(Collected data)
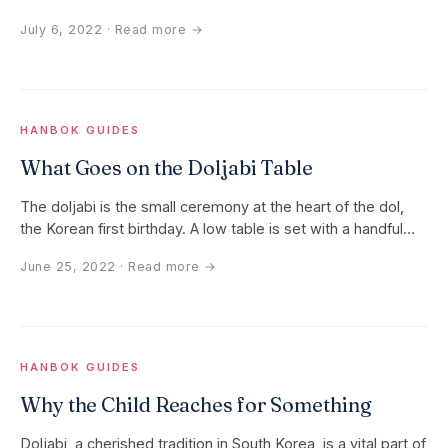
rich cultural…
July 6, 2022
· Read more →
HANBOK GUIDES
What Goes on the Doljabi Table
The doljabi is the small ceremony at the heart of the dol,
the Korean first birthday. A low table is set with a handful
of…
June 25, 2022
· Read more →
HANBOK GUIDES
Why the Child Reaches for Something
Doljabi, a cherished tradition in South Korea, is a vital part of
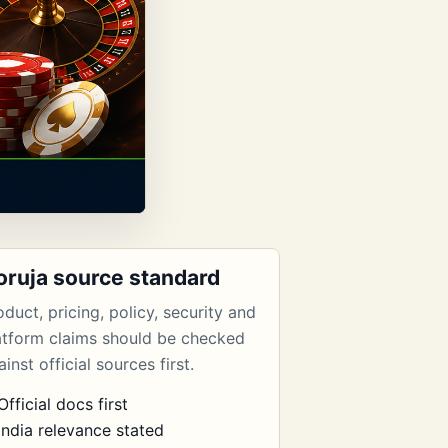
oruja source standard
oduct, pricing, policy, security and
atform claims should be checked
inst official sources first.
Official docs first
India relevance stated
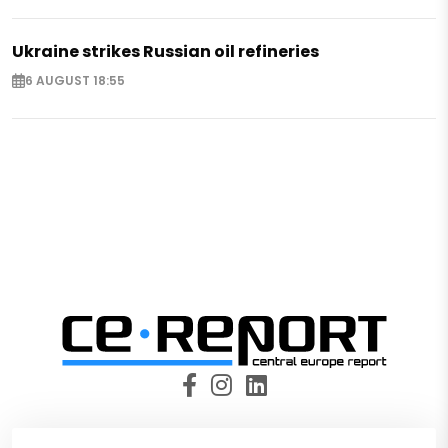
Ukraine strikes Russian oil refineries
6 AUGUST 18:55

• _Try it_
In the records above, find the line with "Why the Child Reaches for Something". Print exactly from there through the line with "Official docs first", minus the pictures.

• _Task solution_
Why the Child Reaches for Something
Doljabi, a cherished tradition in South Korea, is a vital part of
oruja source standard
oduct, pricing, policy, security and
atform claims should be checked
inst official sources first.
Official docs first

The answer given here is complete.